Capitulo V
La Biblioteca
– ¿Nuevamente te vas a desquitar en la biblioteca Cornamenta? – preguntó Sirius caminando junto a su amigo por los pasillos de Hogwarts
– Canuto… amigo… no es por desquitarme… es simple diversión – respondió James – ¿Por que no vienes?
– Bien sabes que yo ya no estoy en eso amigo
– Por favor Canuto… de veras que no te entiendo… o sea… está bien que Lunático no lo haga pues es prefecto, y bueno, tampoco es así – dijo pensativamente – pero tú… siempre lo has hecho… no entiendo que te ha sucedido
– No es nada amigo – respondió Black evasivamente – es sólo que ya le perdí el gusto – ya habían llegado a la biblioteca – que te vaya bien Cornamenta… cuidado con las estanterías que yo no voy a estar ahí de nuevo para cubrirte
Se despidieron rápidamente y Sirius se encaminó al pasillo oeste del cuarto piso, mientras que James entró a la biblioteca y se encaminó al fondo de ella, aparentando buscar un libro.
– Hola miss Grey… linda tarde – saludó a la bibliotecaria con aires de inocencia. Caminó un poco más entre las estanterías de libros de Defensa Contra las Artes Oscuras hasta encontrar a quien estaba buscando – Hola O'Brien – dijo seductoramente a una linda chica de cuarto año, de Hufflepuff – ¿cómo estás? – preguntó acercándose peligrosamente. Sabía que la chica sentía una gran admiración por él. Fuentes muy confiables le habían dicho que aquella chica pertenecía a su club de fans.
La chica parecía no reaccionar. Se había quedado muda al notar quien era el que le hablaba. Sólo se limitó a encogerse de hombros, mirándolo atentamente, tratando de grabar en su mente cada uno de sus gestos, cada uno de sus movimientos, cada una de sus palabras. Se sentía en el limbo. Estar a solas, y tan cerca del Merodeador, era lo que más anhelaba; no por nada era una de las más importantes integrantes dentro del club de fans.
Potter seguía acercándose a ella, arrinconándola contra una estantería llena de libros de Pociones. Alargó una mano hasta tocar la suave mejilla de a chica, mientras que con la otra rodeaba su cintura y la atraía hacia sí.
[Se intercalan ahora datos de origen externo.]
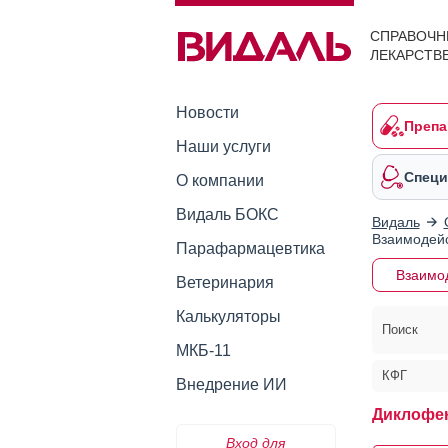
СПРАВОЧН
ЛЕКАРСТВ
Новости
Препа
Наши услуги
Специ
О компании
Видаль БОКС
Видаль
Взаимодейс
Парафармацевтика
Взаимо
Ветеринария
Калькуляторы
Поиск
МКБ-11
КФГ
Внедрение ИИ
Диклофен
Вход для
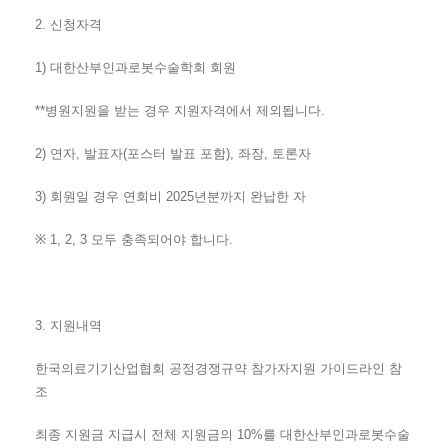
2.
신청자격
1)
대한산부인과로봇수술학회 회원
**
병원지원을 받는 경우 지원자격에서 제외됩니다
.
2)
연자
,
발표자
(
포스터 발표 포함
),
좌장
,
토론자
3)
회원일 경우 연회비
2025
년분까지 완납한 자
※
1, 2, 3
모두 충족되어야 합니다
.
3.
지원내역
한국의료기기산업협회 공정경쟁규약 참가자지원 가이드라인 참
조
최종 지원금 지급시 전체 지원금의
10%
를 대한산부인과로봇수술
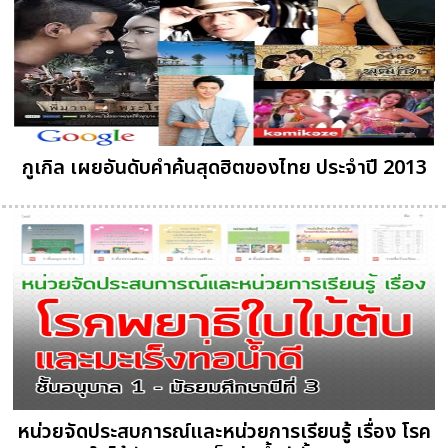
กูเกิล เผยอันดับคำค้นสุดฮิตของไทย ประจำปี 2013
หน่วยจัดประสบการณ์และหน่วยการเรียนรู้ เรื่อง โรค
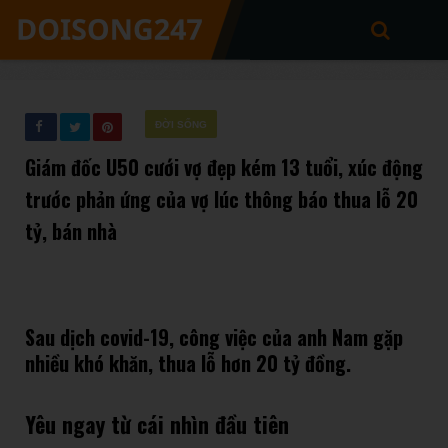
ĐỜI SỐNG
Giám đốc U50 cưới vợ đẹp kém 13 tuổi, xúc động
trước phản ứng của vợ lúc thông báo thua lỗ 20
tỷ, bán nhà
Sau dịch covid-19, công việc của anh Nam gặp
nhiều khó khăn, thua lỗ hơn 20 tỷ đồng.
Yêu ngay từ cái nhìn đầu tiên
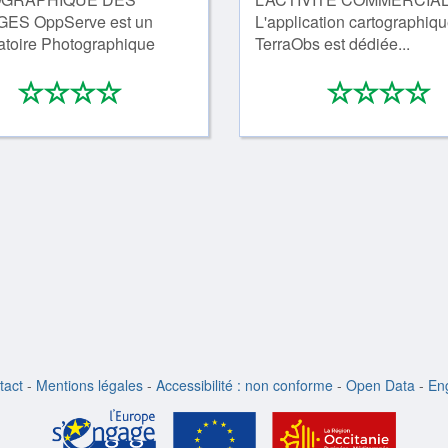
ES OppServe est un
L'application cartographiq
toire Photographique
TerraObs est dédiée...
*
*
*
*
*
*
*
0/4
0
tact
-
Mentions légales
-
Accessibilité : non conforme
-
Open Data
-
Eng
La chica simplemente se abandonó a sus brazos, rodeando su cuello con los brazos, dejando caer el libro que segundos antes había sacado de la estantería.
Si había algo que destacar del chico, es que sabía muy bien como hacer que las chicas cayeran a sus pies. Palabras bonitas, penetrantes miradas, suaves caricias y mucha delicadeza. No por nada era el mayor conquistador de la escuela, seguido muy de cerca (hasta hacía poco) por su gran amigo Sirius Black.
Primero la besó suavemente en la mejilla, continuando por la comisura de los labios, hasta que finalmente atacó su boca, con delicadeza y maestría. Lo que en un principio fue lento y suave, poco a poco se transformó en un arrebato de pasión contenida. En parte por que James se quería desquitar con el mundo al no poder estar con Lily, y en parte por todo el deseo que sentía la chica por el Merodeador.
James siguió arrinconándola contra la estantería. Besando alternativamente su cuello y sus labios, hasta que finalmente terminaron tirando la estantería al suelo, cayendo ambos abruptamente sobre la pila de libros esparcidos por todos lados.
No habían tenido tiempo suficiente ni para acomodarse las túnicas cuando miss Grey apareció frente a ellos y tomando a James de una oreja lo obligó a levantarse del suelo. La chica se incorporó rápidamente y a penas lo hizo la bibliotecaria la tomó de la manga de la túnica y los arrastró por los pasillos.
– Que no os vuelva a pillar besuqueándose en MI biblioteca jovencitos – gritó empujándolos por la puerta – La próxima vez notificaré al director – añadió en un chillido agudo antes de cerrarles la puerta en las narices.
– Eh… James… - aventuró la chica
– No digas nada… – dijo él – fue genial… pero solo eso… Adios – añadió. Dio media vuelta y se encaminó a su Sala Común.